I think you may be right about the direction of the vibratios needing to be vertical to make the bubles rise.

Maybe I can mount the eccentric Allen key so that it is orientated like the propeller on an aeroplane, rather than the rotor on a helicopter. But that will make the workbench jump even more than the previous setup. I need to mount it on something flexible, like foam or an air mattress.

However, this morning the cast looks like it may be quite good, majority of bubbles at the surface, which does not matter much, except that it will reduce transparency during the eventual fin-making process.


Now I need to figure out when to de-mould it.

The data sheet says demould after 12-24hrs at 25degC, but my garage is around 17degC at the moment. I did heat the two components (in a little heater/cooler eski) to about 33degC before mixing them, hoping it would make it easier for bubbles to rise when it is warmer and presumably more viscous.

Can de-moulding much later than at 24hrs cause any issues? Say a full day or several days later?

I’ve been running this one in parallel when the sun is shining.

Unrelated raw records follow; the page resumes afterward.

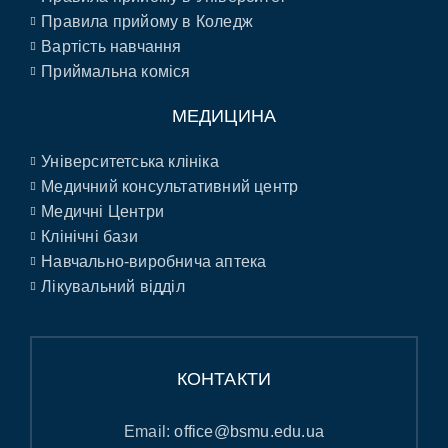
Правила прийому в Коледж
Вартість навчання
Приймальна коміся
МЕДИЦИНА
Університетська клініка
Медичний консультативний центр
Медичні Центри
Клінічні бази
Навчально-виробнича аптека
Лікувальний відділ
КОНТАКТИ
Email:
office@bsmu.edu.ua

Purpose is also to make a negative 1/2-mould of a fin.

Steps so far:

1: Attach a handle to one side of the fin with hot melt glue.

2: Cover other side in vaseline.

3: Apply Zerovoc UV curing resin, set it, then apply some fibreglass to the still tacky surface, then apply another layer of Zerovoc and cure it, leaving the surface tacky.

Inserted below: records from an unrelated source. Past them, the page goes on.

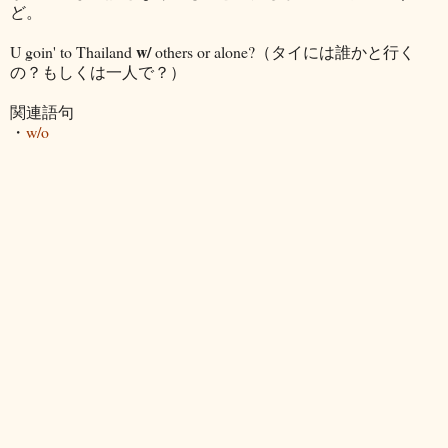
ど。
w/
U goin' to Thailand
others or alone?（タイには誰かと行く
の？もしくは一人で？）
関連語句
・
w/o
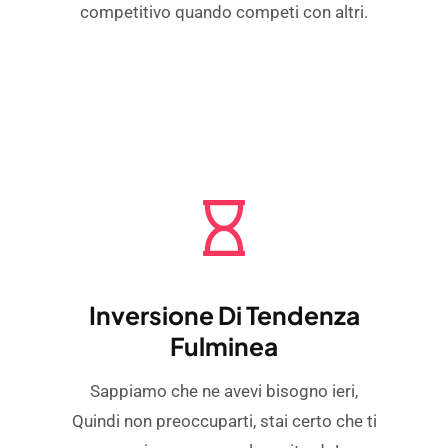
competitivo quando competi con altri.
Inversione Di Tendenza
Fulminea
Sappiamo che ne avevi bisogno ieri,
Quindi non preoccuparti, stai certo che ti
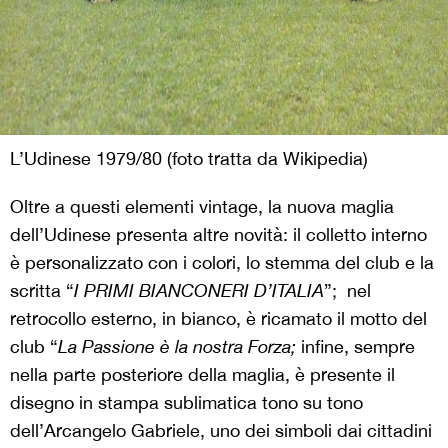
L’Udinese 1979/80 (foto tratta da Wikipedia)
Oltre a questi elementi vintage, la nuova maglia
dell’Udinese presenta altre novità: il colletto interno
è personalizzato con i colori, lo stemma del club e la
scritta “
I PRIMI BIANCONERI D’ITALIA
”; nel
retrocollo esterno, in bianco, è ricamato il motto del
club “
La Passione è la nostra Forza;
infine, sempre
nella parte posteriore della maglia, è presente il
disegno in stampa sublimatica tono su tono
dell’Arcangelo Gabriele, uno dei simboli dai cittadini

4: Build a dam around the fin using modelling clay. Mix a small amount of out-of-date epoxy resin (60ml part A +20ml part B), apply some bracing and then cutoffs left over from the Kevlar/carbon/Marine plywood fin lamination.

5: After cleaning up the clay (major mess involving scraping, lots of soapy water, nylon brush and then a wire brush): Apply a Zerovoc + chopped glas-strands mix around the rim, to further strengthen the edge before de-moulding. Put in sun.

I’ll try to get the fin back out of this blob later today.

If it’s too cold in the garage take it into the house, if you can.

I made these fin-lets years ago with scraps or glass and excess resin. But I think I should do a quick tutorial for you using a double foiled Nubster fin.

I have got any plaster so I’ll use concrete.

Start with a takeaway container or whatever so you get an inch of support around the fin.

Here’s the hardware you’ll need.

Clockwise from top left…

Container for casting the fin. 

Plaster ( or concrete) mixing bowl. Fill the casting container with water and pour into bowl to mark an approx level so you don’t waste material. There’s nothing worse than mixing up 6 times more than you need and then throwing it out.

Spatula for mixing. If you whip the mix really fast you’ll incorporate air in the mix and that’s not what you want.  Fold it together gently.

A small but long blade to do the fine adjustments before it sets.

 Get some surf wax and fill in all the minor holes and routing. These shallow areas won’t cast very well anyway and they are the areas that crack first and also are a pain when you’re getting your fin out cleanly.

Plus, you’re copying someone else’s product and probably poorly,  so don’t leave their name on it…

Take thin slivers of surf wax, let each one soften in your fingers then push them into the recesses and routing. When it cools and hardens it’s easier to scrape it level to fit with the rest of the contour.

If you have a scalpel blade and know how to use it, even better.

We will polish it up to make it smooth later.


Molded fins have a join line where the two halves of the Mold  meet and along the leading edge it can be quite sharp and make It harder to remove the fin from your mold…

It’s not a part of the design so smooth it out all around the fin with an edge or blade.